### STUDY MATERIAL

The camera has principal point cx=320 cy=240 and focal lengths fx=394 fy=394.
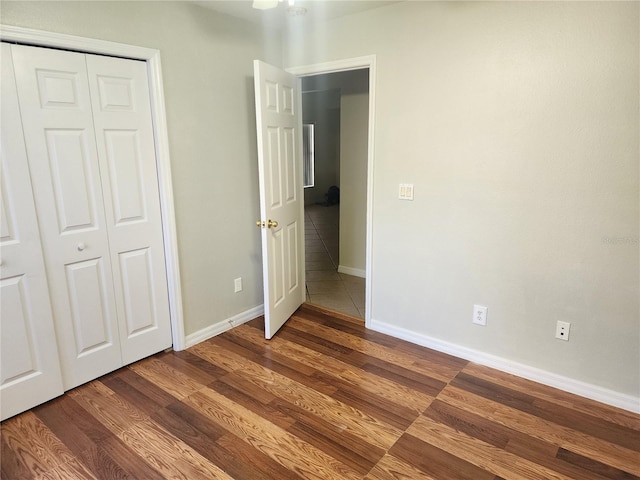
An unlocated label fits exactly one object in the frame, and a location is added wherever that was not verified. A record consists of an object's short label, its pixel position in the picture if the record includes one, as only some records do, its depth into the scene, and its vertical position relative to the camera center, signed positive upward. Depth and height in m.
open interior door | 2.72 -0.28
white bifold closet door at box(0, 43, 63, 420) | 1.93 -0.69
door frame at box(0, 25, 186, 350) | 1.95 +0.23
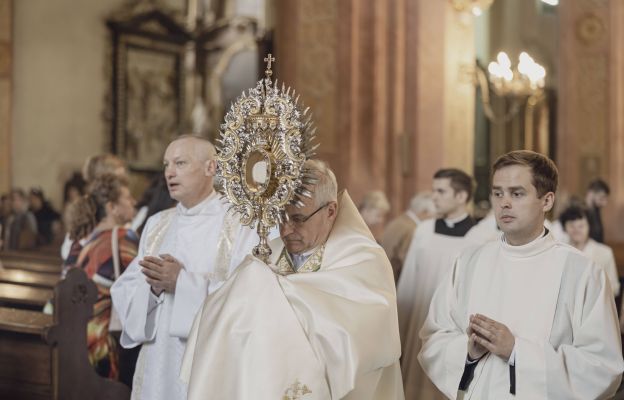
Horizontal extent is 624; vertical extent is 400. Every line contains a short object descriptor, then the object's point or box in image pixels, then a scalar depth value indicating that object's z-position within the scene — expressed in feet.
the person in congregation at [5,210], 45.37
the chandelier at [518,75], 40.65
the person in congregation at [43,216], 48.15
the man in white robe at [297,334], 11.21
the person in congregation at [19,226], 43.39
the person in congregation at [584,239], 27.78
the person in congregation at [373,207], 29.81
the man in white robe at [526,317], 11.91
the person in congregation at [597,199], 32.91
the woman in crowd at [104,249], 19.07
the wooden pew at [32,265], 26.99
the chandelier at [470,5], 39.91
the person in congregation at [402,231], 26.71
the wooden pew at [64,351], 17.99
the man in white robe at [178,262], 15.53
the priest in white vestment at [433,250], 21.09
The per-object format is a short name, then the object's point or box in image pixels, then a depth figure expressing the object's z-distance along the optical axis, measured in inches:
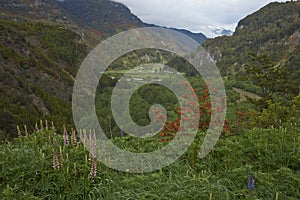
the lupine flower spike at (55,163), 143.2
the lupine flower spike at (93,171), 142.6
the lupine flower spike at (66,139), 185.4
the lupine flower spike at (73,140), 191.4
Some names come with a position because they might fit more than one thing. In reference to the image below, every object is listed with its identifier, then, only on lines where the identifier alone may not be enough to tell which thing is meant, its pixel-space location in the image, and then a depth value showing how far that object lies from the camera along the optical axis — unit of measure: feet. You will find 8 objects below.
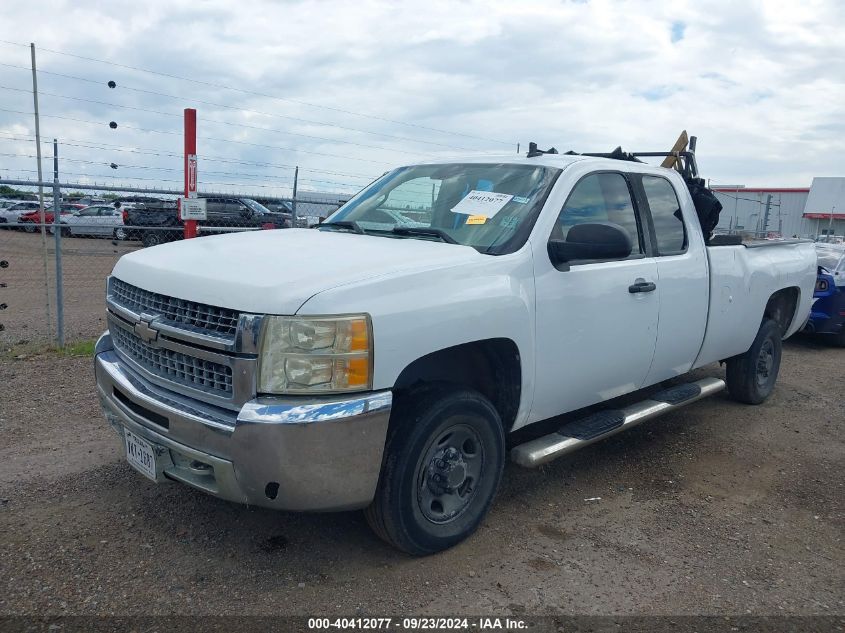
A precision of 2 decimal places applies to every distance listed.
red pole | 22.76
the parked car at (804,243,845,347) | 30.19
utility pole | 24.40
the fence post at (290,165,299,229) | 30.12
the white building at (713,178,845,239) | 97.40
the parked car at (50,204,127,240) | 35.53
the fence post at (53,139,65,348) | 22.47
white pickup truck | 9.37
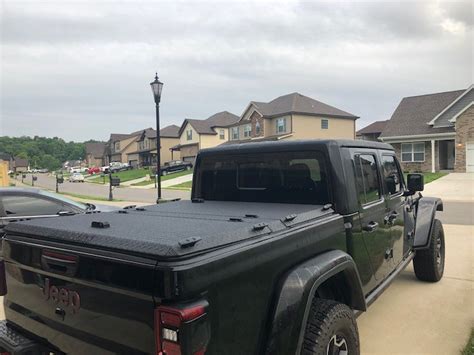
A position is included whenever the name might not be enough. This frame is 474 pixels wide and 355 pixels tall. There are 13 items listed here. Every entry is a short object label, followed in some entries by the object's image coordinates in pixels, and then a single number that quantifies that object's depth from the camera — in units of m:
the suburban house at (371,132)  47.78
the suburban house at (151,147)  64.81
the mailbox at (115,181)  24.67
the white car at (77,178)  50.56
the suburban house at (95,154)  107.75
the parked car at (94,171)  72.56
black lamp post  12.09
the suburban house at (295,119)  40.84
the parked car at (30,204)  6.37
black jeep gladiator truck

######

**EXERCISE BRIEF:** Will you return exactly the lines above from the one with "the lupine flower spike at (66,139), 185.4" down to the one with "the lupine flower spike at (73,140), 191.4", counting both as part of the range?

**THE COMPLETED TASK:**
the lupine flower spike at (66,139), 185.4
the lupine flower spike at (73,140), 191.4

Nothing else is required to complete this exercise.